Jadi, sekitar 40% panen kebun sayurannya dipasarkan di sekitar perumahan Villa Tajur, dan sisanya dipasok ke Parung Farm. Nah, di perusahaan itu, sayur mayur dari kebun Villa Tajur Farm milik Yudi dikemas dengan brand Parung Farm.

Waspada serangan hama

Tertarik mengikuti jejak Achmad dan Yudi berbisnis urban farming? Soal besaran modal, sangat tergantung pada luas lahan, jenis sayuran dan metode bertani yang akan dilakukan. Sebagai gambaran, Achmad memulai urban farming-nya tahun lalu dengan modal Rp 8 juta. Dari jumlah itu, sebanyak Rp 4 juta dipakai untuk pembersihan lahan, Rp 3 juta untuk peralatan dan Rp 1 juta benih.

Selain lahan dan modal usaha, ada beberapa hal yang perlu diantisipasi sebelum memulai usaha ini. Yang paling utama adalah kendala bisnis berupa gagal panen.

Sama seperti usaha agribisnis lainnya, membudidayakan tanaman tanaman sayur juga rentan terserang hama. Jika hama sudah menyerang, Anda bisa sama sekali tidak menikmati hasil panen. Saya pernah mengalami gagal panen tahun lalu karena tanaman diserang hama. Daun tanaman berwarna kuning, ada jamur dan ulat. Ada juga hama berupa leaf miner, yaitu daun berwarna putih, kata Achmad.

Untuk mengatasi hama, Achmad meracik obat pestisida nabati yang terbuat dari rendaman daun sambiloto, bawang putih, dan bawang merah.

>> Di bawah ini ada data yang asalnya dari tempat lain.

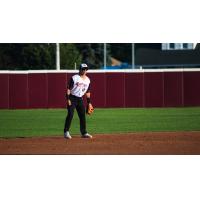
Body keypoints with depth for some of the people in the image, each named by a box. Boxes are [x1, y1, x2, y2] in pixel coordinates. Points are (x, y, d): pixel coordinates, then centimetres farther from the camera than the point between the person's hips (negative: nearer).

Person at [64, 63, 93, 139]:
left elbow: (88, 92, 16)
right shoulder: (74, 78, -9)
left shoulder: (87, 80, 10)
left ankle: (84, 133, 12)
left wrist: (89, 102, 14)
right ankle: (66, 132, -10)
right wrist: (68, 99, -18)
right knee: (70, 114, -13)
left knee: (83, 116, 4)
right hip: (72, 98, -6)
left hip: (80, 99, 6)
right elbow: (68, 89, -11)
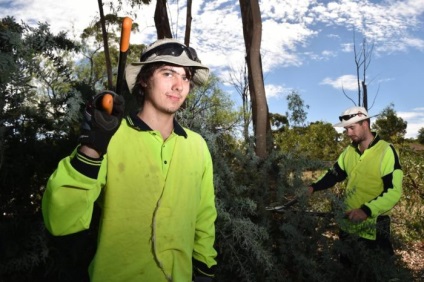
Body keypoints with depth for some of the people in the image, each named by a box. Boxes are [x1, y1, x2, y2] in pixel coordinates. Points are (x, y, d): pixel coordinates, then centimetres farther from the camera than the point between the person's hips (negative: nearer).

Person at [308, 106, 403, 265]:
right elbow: (334, 174, 12)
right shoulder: (349, 151, 5)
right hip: (348, 223, 6)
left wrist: (366, 210, -34)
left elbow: (394, 191, -21)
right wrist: (314, 187, -6)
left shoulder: (386, 151, -15)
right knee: (346, 267, 22)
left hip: (374, 227, -6)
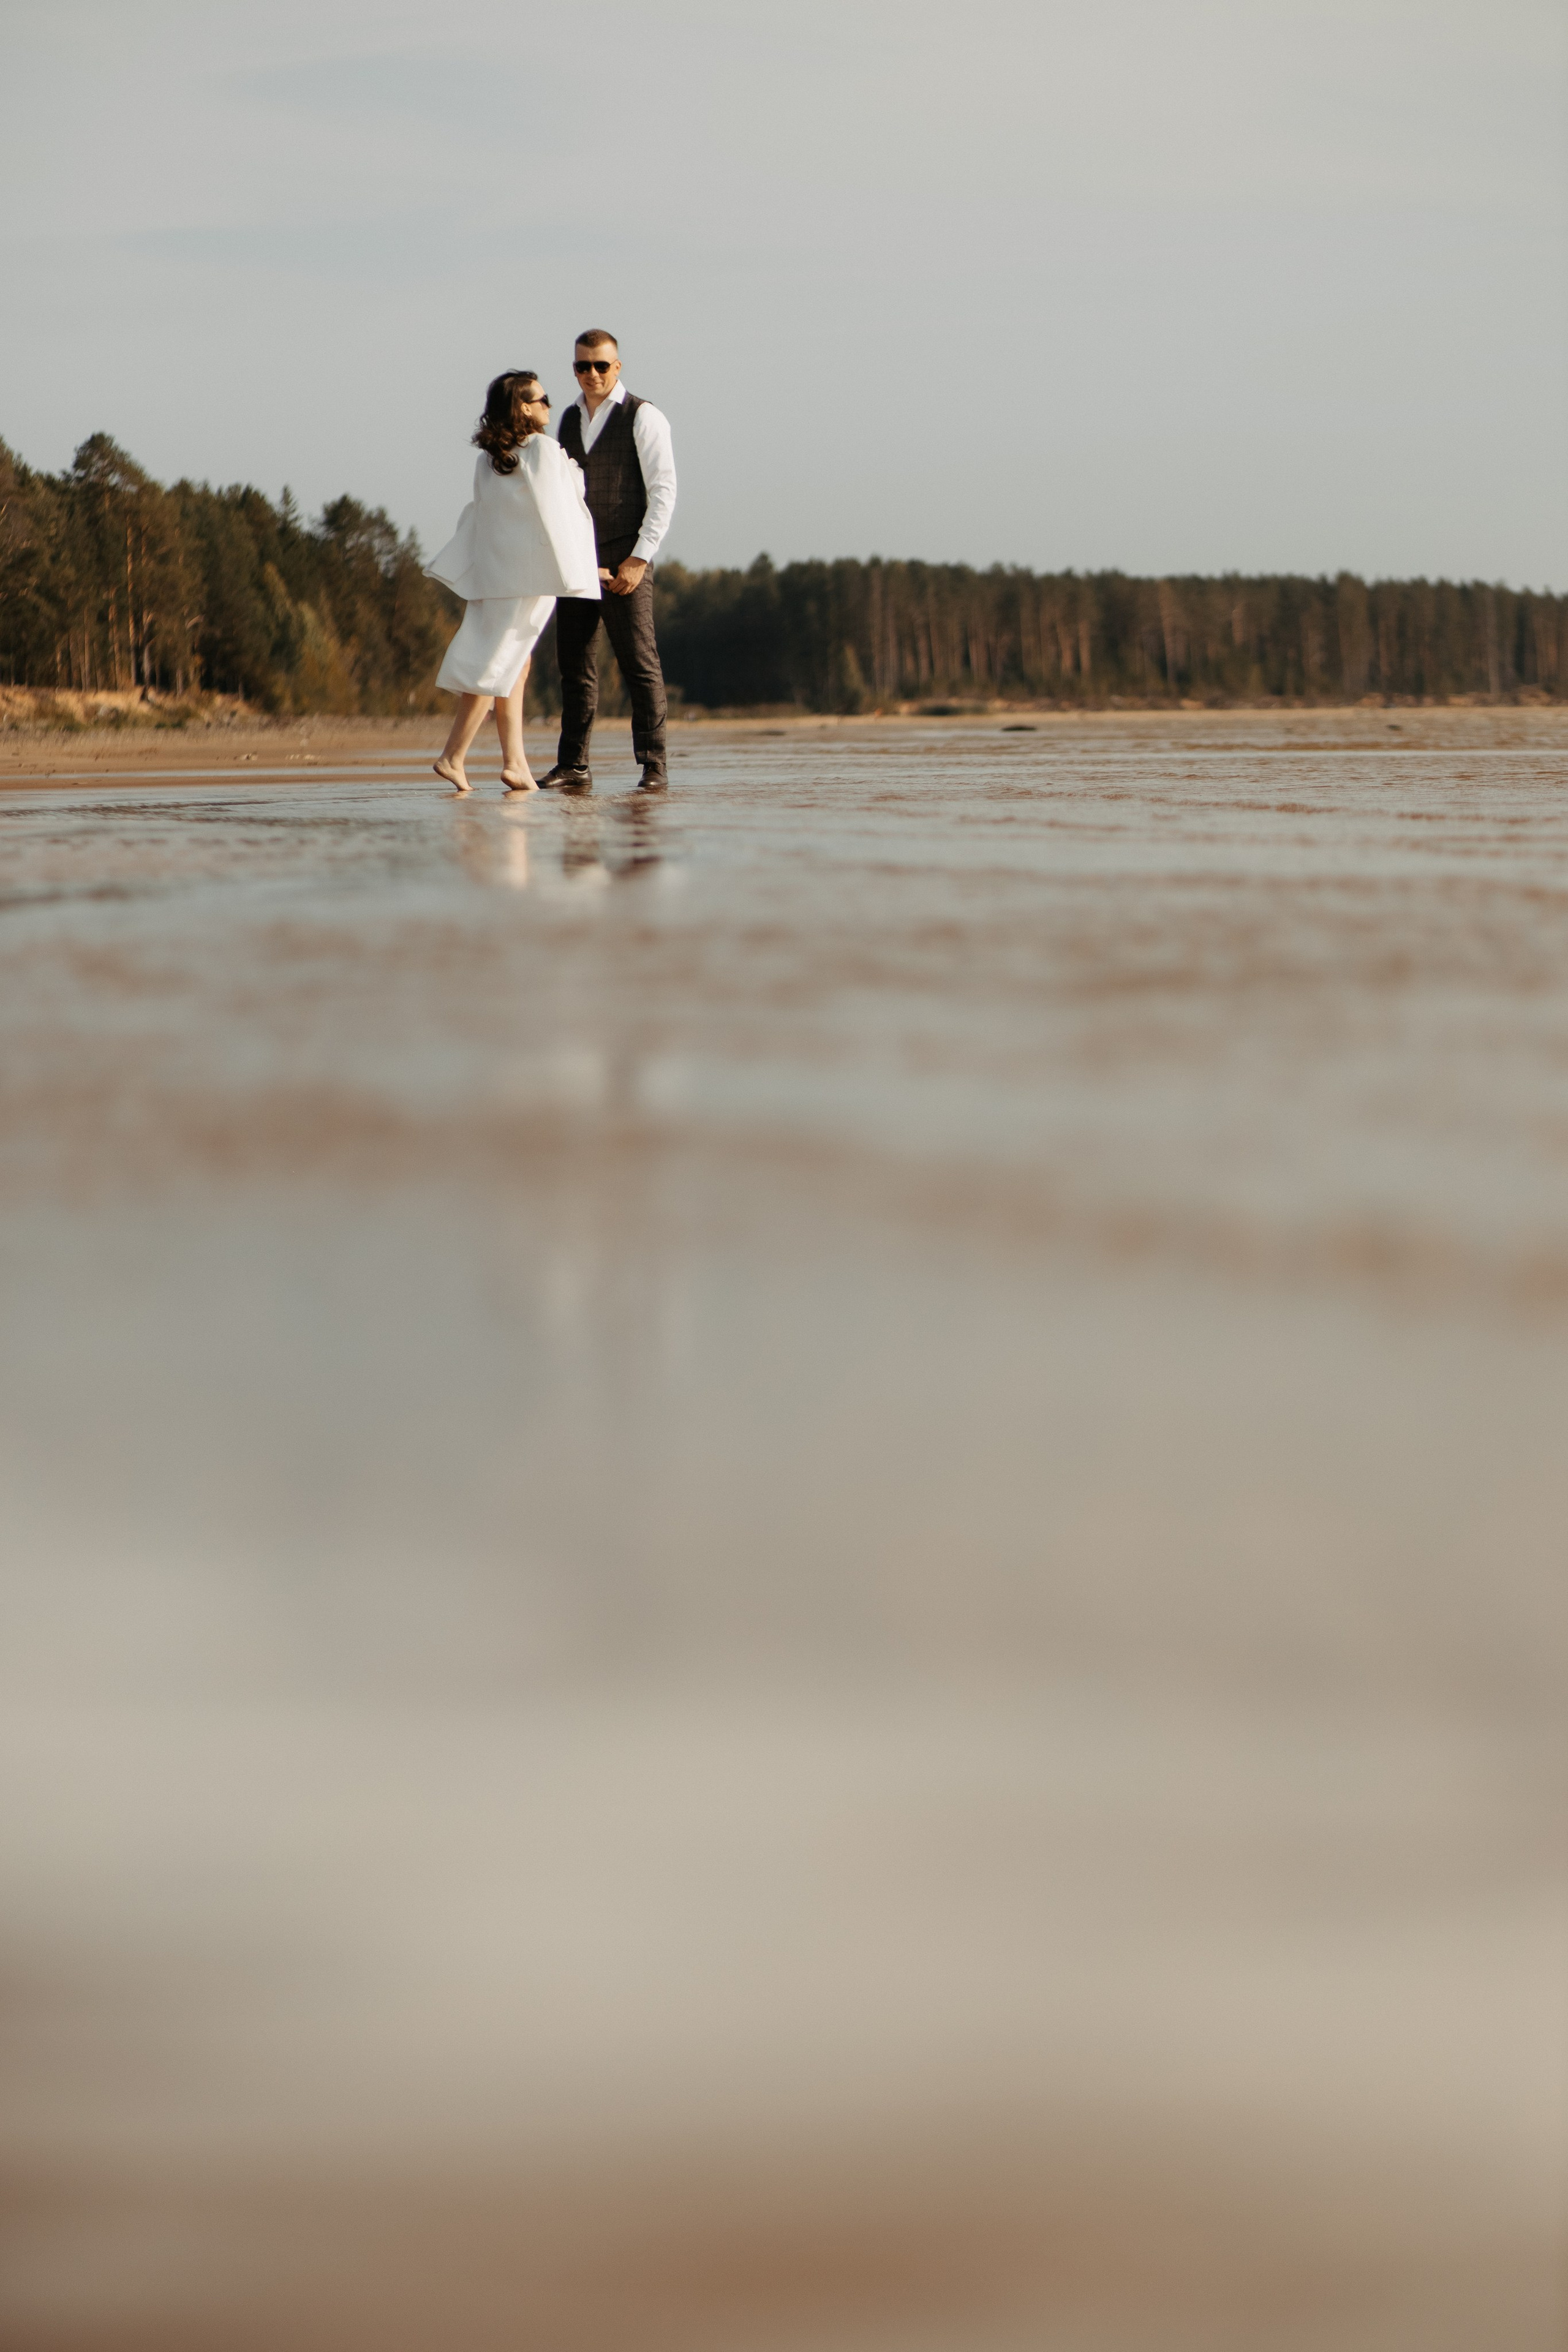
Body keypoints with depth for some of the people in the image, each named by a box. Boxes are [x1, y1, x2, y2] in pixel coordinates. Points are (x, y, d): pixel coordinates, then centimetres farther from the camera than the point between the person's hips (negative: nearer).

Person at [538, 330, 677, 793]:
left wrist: (640, 559, -15)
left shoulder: (643, 417, -4)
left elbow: (664, 491, -9)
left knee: (639, 660, -7)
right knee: (574, 660, 3)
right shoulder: (569, 420, 15)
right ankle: (573, 766, 6)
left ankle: (653, 765, -4)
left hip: (624, 559, -6)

Kendala lainnya yang dialami Achmad adalah soal benih tanaman kale yang masih diimpor. Kalau pun ada benih kale di pasaran dalam negeri, pemasoknya sedikit.

Faktor lain yang harus dipastikan di awal adalah ketersediaan air yang cukup, untuk memelihara kehidupan tanaman.

Satu lagi, yang namanya tanaman perlu dirawat dengan sabar dan telaten. Dengan begitu, tanaman subur, panen melimpah dan fulus pun mengalir.